Security companies don't want to lose business opportunities in the world's fastest-growing economy which is led by one of the world's most oversensitive governments.
China has been known to change its decisions on business deals, international trade talks and even treaty negotiations based on what government officials in other countries said or did about one of its pet obsessions – the Dalai Lama, Taiwan or the Falun Gong religious movement.
During the past month, China and South Africa have been at odds over whether South Africa would issue a visa allowing the Dalai Lama to attend a celebration of the 89th birthday for South African civil rights leader Archbishop Desmond Tutu.
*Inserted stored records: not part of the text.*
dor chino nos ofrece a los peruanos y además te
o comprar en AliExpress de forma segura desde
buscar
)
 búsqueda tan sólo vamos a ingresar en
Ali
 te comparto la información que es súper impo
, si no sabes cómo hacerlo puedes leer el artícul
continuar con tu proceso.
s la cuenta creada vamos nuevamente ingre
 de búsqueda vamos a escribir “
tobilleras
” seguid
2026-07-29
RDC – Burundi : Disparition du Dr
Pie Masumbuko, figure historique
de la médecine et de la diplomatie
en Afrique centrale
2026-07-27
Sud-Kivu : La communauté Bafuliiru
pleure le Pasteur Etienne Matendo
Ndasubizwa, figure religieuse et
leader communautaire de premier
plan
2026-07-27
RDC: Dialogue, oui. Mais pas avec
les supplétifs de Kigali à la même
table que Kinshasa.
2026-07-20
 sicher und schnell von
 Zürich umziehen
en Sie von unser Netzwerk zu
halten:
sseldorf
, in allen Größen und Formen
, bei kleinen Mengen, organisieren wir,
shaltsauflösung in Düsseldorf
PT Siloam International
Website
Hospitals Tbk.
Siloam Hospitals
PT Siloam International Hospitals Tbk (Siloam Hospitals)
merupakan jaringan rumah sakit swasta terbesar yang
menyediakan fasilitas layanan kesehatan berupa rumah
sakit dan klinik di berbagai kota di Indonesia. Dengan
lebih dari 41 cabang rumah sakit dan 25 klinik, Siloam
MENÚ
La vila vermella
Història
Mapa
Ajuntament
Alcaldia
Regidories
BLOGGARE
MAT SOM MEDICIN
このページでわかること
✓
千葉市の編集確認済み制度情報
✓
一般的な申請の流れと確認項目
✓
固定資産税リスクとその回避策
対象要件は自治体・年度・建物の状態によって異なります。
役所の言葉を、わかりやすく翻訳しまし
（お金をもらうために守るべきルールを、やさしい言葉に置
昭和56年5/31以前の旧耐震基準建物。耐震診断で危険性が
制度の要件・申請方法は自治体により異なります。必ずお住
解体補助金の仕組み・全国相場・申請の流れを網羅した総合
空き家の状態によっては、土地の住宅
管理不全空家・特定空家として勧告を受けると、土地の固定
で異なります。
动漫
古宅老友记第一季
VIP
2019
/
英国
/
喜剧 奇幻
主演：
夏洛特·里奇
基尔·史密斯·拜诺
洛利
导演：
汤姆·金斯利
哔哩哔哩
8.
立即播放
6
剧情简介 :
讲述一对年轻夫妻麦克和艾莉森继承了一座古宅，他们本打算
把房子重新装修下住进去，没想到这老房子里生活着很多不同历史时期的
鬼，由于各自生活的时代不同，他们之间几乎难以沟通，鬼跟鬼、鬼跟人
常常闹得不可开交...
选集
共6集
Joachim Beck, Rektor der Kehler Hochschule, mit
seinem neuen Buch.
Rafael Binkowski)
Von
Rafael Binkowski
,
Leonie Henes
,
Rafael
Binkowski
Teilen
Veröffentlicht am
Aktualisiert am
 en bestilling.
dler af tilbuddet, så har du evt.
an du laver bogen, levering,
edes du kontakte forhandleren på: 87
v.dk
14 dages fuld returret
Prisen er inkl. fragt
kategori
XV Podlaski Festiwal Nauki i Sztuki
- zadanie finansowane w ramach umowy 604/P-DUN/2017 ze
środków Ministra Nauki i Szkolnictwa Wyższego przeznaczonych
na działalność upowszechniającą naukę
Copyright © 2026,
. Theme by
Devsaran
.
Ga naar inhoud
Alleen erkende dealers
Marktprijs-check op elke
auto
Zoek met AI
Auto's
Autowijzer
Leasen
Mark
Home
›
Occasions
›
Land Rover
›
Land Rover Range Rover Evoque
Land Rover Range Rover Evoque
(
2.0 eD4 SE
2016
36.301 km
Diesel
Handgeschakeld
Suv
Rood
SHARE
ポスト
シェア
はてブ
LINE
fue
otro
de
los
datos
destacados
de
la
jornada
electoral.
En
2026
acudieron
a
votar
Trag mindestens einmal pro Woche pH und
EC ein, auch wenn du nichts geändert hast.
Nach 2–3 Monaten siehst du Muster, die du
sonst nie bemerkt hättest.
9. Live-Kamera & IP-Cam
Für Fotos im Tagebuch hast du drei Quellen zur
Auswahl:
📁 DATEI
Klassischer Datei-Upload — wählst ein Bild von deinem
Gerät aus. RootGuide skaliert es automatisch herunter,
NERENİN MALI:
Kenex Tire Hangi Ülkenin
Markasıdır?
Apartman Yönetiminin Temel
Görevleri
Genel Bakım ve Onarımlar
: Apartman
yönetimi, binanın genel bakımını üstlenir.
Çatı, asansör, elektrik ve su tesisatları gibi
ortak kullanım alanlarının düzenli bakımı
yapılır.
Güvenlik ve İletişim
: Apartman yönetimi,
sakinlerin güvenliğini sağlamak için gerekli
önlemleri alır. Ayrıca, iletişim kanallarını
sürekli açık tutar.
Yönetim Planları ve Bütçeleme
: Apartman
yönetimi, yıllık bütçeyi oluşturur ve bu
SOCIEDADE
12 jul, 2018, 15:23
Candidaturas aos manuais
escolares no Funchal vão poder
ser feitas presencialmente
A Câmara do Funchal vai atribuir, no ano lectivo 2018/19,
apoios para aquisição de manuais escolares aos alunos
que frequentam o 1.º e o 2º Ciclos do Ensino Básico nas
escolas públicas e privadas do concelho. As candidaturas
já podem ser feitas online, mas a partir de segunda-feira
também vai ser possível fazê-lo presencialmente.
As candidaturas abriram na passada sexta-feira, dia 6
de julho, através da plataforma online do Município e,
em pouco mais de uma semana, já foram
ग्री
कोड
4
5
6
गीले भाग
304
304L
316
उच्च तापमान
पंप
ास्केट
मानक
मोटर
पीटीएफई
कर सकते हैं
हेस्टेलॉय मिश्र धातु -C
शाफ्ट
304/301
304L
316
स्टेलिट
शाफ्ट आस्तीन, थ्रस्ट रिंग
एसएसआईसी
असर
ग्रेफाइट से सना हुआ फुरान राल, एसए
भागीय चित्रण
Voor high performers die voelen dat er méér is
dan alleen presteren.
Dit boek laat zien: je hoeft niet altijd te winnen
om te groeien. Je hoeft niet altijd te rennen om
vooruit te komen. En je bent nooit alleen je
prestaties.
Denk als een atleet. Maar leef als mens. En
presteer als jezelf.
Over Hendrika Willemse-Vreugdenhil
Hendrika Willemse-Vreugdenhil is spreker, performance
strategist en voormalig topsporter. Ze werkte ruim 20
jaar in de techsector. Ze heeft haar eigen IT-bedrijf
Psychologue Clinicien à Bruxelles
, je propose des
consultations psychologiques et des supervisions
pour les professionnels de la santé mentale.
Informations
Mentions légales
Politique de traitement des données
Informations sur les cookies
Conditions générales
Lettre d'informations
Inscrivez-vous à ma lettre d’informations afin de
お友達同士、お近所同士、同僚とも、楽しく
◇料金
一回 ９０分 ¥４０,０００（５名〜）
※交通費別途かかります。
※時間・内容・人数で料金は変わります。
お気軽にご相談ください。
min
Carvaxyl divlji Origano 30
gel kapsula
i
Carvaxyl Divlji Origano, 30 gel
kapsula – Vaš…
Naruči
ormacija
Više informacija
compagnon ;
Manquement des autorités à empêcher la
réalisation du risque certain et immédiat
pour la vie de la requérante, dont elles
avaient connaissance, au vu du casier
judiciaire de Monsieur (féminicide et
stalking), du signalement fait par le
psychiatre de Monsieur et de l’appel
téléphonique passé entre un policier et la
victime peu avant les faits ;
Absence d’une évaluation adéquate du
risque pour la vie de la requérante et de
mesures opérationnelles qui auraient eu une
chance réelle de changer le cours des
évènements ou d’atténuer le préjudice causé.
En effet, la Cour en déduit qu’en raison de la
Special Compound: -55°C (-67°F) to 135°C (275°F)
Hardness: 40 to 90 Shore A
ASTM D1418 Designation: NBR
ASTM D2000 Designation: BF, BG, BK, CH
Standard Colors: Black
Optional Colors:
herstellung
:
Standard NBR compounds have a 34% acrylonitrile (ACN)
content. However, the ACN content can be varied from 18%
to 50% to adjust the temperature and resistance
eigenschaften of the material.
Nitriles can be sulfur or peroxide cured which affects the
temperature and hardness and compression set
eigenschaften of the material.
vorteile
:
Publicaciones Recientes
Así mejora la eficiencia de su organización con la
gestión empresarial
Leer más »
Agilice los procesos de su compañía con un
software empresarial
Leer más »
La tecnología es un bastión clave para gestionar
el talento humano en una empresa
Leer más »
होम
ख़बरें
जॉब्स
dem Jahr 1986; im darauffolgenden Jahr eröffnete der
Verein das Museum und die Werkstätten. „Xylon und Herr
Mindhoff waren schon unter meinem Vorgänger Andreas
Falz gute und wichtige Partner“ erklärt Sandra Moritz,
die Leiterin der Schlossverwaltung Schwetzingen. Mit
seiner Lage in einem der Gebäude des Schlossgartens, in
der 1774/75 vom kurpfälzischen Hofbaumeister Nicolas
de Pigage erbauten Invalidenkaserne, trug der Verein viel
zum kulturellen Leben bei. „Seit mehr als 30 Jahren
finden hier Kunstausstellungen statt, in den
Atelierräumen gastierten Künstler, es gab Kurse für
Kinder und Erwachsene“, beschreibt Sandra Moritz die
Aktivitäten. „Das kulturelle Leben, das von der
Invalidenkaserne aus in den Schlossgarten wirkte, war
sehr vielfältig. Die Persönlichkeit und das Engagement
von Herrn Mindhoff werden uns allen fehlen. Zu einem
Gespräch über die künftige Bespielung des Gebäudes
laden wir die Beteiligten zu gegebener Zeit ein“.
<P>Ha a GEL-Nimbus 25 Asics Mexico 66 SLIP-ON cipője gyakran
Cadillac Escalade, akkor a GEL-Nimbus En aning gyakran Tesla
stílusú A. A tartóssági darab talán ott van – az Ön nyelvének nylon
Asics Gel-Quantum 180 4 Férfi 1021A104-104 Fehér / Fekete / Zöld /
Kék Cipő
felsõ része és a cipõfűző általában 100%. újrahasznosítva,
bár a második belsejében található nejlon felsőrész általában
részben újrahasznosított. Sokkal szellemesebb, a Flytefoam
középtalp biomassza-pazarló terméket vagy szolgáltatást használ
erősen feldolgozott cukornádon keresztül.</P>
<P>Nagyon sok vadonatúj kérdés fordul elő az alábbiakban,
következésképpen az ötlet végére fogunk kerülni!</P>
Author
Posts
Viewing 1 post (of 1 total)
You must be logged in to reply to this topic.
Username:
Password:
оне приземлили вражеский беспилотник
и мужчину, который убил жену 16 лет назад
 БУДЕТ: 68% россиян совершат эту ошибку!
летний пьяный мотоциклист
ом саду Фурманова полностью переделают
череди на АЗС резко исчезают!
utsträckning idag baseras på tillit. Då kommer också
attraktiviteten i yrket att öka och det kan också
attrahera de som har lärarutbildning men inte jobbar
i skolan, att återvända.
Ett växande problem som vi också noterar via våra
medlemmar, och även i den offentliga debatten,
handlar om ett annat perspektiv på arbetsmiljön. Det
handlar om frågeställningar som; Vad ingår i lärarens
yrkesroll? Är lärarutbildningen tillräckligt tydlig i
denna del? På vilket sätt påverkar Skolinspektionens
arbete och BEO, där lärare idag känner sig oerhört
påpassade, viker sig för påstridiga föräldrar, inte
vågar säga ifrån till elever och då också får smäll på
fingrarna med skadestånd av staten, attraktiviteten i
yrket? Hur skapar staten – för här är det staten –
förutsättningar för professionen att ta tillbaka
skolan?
The government of South Africa refused to grant the permit for more than two weeks, during which its deputy president traveled to Beijing to confirm a pledge from China that it would make more than $2.5 billion in investments in South African companies. China is South Africa's largest trading partner.
"Most security companies won't come out and say it," Hoglund said during an interview with technology information site Thinq_. "The [US] government won't seem to out them for what they're doing either."
That doesn't mean China or its typical attack method – malware inserted into networks via spear-phished emails, followed by persistent intrusion attempts using both direct cracking methods and other layers of malware, however.
"They're everywhere," Hoglund said of Chinese intrusion attempts. "Malware that looks like kids have written it is being used to steal weapons plans."
There is also some doubt about the evidence, according to some analysts.
Discrepancies in published reports about the attack and the risks existing at the time don't always match up, according to one analysis.
Given the bulk of circumstantial evidence, the prototypical method of the attack and China's track record in both intellectual property theft and cyberespionage, there is little doubt that it was behind the attack, Congressman Rogers told Reuters.